We can't have people increasing their wealth. Lets make personal advice more expensive and difficult to get so less people get advice - said no responsible government ever.

The expense (and hence return) data which ASIC is relying on is via the Productivity Commission and is a direct and simple take from records of expense claims within the individual SMSFs. The reality is much more complex. SMSFs with geared properties will have significant interest expense, and so the net return will be lower. Depreciation and other allowable deductions will also reduce reported returns, as will investment in assets with deferred tax characteristics . Such distortions are are amplified when the fund contains a long term asset like property, which may or may not be revalued in any particular year. Many SMSFs, particularly those managed under the auspices of accounting firms have significant cash balances. These would also be expected to have lower returns. ASIC is telling half truths. It has made no attempt to actually review real data - relying instead on data from the productivity commission, which itself made clear the fact that the data was difficult to draw conclusions from. Moreover, using data from one year is simply reckless. SMSFs are not ASICs domain to regulate, and it is without authority, grossly extending its regulatory ambit.

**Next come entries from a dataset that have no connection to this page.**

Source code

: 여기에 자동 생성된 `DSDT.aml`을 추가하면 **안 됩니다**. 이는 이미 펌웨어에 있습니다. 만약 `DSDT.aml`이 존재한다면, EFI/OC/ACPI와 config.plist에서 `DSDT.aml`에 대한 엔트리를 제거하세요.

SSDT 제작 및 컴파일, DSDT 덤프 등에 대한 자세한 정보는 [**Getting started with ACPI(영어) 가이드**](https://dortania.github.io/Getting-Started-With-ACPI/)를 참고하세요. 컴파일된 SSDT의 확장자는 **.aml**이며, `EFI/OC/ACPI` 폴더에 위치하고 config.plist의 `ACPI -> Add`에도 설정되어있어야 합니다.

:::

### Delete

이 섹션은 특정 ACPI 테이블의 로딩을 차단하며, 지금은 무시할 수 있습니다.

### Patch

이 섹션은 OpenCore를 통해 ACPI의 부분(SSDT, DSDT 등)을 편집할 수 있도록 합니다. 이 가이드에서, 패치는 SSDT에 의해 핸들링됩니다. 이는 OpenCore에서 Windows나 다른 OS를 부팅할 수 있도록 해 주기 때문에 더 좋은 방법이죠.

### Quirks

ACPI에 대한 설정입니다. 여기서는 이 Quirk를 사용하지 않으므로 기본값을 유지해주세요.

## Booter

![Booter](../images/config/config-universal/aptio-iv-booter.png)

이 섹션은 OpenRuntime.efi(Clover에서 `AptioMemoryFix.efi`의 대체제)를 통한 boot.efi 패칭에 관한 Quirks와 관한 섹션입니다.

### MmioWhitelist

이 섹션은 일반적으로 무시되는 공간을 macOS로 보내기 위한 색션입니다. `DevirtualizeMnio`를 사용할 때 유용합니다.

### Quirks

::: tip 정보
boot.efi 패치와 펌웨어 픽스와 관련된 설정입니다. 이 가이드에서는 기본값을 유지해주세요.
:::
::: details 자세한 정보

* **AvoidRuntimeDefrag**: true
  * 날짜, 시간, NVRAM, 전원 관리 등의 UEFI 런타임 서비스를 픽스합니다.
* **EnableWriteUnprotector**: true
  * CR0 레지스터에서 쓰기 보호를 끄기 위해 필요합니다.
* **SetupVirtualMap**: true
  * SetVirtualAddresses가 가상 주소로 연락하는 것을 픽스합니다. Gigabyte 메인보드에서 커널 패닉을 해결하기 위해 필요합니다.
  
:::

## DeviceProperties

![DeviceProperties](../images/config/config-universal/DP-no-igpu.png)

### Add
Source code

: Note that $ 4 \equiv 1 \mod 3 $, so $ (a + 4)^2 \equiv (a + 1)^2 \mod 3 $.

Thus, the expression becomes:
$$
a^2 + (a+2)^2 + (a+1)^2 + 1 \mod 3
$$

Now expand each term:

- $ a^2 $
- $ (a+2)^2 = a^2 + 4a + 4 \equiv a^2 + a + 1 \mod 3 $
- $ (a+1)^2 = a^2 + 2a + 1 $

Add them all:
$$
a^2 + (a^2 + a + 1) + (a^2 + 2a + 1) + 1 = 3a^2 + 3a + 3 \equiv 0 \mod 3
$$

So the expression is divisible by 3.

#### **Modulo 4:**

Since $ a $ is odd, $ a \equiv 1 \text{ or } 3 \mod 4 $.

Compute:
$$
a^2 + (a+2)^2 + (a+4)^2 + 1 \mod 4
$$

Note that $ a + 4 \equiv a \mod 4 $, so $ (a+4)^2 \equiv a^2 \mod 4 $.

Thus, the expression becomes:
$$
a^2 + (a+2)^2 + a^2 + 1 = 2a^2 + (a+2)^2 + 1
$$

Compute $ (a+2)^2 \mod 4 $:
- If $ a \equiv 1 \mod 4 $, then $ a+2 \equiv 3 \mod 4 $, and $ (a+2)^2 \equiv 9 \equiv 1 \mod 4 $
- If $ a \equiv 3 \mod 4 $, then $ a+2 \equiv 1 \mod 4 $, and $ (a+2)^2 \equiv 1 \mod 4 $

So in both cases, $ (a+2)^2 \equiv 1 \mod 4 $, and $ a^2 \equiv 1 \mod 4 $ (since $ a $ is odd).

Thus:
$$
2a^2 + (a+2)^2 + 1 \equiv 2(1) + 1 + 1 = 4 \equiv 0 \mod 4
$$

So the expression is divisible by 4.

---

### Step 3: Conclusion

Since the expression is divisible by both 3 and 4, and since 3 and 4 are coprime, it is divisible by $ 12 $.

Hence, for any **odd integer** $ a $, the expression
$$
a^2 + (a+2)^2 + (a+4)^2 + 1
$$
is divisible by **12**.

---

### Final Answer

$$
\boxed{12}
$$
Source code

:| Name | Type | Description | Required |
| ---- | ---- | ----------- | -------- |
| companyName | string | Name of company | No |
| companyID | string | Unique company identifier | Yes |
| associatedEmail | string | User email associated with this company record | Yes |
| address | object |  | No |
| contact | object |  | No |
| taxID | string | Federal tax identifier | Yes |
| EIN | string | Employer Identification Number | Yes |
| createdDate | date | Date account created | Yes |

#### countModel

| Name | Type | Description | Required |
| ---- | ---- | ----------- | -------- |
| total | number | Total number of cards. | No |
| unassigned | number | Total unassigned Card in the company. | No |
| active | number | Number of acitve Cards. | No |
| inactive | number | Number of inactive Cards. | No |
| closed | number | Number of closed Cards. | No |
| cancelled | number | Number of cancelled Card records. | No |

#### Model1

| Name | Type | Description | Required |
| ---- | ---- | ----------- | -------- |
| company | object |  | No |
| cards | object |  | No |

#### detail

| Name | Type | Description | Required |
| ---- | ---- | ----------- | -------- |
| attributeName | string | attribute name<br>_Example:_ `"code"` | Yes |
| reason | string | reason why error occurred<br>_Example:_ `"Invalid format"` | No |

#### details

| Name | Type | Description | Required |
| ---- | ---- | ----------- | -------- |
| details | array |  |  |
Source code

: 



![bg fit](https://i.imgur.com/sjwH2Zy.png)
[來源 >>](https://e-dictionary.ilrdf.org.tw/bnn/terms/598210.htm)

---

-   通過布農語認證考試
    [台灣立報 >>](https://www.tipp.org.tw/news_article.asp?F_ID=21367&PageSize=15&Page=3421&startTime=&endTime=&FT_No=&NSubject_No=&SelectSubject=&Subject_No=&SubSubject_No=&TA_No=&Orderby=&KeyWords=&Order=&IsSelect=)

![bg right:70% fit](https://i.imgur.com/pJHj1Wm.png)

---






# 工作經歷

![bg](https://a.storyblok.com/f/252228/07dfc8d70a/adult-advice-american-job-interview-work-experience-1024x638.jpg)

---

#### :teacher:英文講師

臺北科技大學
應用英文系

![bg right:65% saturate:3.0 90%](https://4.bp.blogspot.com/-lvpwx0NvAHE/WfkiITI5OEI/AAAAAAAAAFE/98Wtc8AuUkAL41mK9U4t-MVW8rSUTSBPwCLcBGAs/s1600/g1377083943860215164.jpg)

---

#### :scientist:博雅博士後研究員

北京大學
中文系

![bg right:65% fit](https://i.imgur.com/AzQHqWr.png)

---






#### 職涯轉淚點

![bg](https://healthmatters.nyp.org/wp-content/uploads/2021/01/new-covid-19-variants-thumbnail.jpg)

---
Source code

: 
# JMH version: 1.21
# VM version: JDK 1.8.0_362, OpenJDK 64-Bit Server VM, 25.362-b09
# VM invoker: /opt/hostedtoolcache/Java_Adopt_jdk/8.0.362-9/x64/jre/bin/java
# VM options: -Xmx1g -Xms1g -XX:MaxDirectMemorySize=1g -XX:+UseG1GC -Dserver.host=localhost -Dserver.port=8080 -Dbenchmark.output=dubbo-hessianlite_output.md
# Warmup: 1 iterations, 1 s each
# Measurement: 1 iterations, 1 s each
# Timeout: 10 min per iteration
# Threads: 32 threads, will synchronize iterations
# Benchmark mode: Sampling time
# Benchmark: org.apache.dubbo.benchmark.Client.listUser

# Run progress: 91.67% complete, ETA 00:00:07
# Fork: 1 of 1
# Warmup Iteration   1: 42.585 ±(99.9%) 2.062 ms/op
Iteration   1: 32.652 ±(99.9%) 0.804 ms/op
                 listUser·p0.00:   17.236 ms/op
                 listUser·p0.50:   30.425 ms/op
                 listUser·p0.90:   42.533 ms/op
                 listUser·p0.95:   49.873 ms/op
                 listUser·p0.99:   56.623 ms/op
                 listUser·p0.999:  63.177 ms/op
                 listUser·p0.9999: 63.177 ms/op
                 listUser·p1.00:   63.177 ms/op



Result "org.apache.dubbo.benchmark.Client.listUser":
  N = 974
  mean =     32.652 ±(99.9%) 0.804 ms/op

Would I be misunderstood if I said this is simply ASIC now going after the FUM in SMSF's on behalf of Industry Super? Retails done.

Certainly smells like it. Danielle Press started off with a market pedigree, but spent years in industry super. Karen Chester is an acolyte of behavioral economics, which is the port-modern/neo-marxist branch of the discipline. It's basic presumption is that people cannot think for themselves.

First ASIC dares to suggest that accountant advice may not be the superior paragon of virtue former ASIC Chairman Medcraft actively promoted it as. Then ASIC has the temerity to suggest SMSFs may be leading to sub optimal outcomes!

Clearly there has been a changing of the guard at ASIC. And not before time. Let's hope we see some action from ASIC to crack down on accountants that have recommended (or implemented without due care) inappropriate SMSFs.

Expensive, badly managed, SMSFs are creating far worse outcomes for consumers than the old style AMP/MLC products ever did.

what is really annoying about these dart-board stats is they would be composed of 'convenient' data that bares little if any resemblance to a apple-4-apple comparison? they just don't give up do they? its basically like Sly Stallone in Judge Dredd - judge, jury, executioner all-in-one with this mob.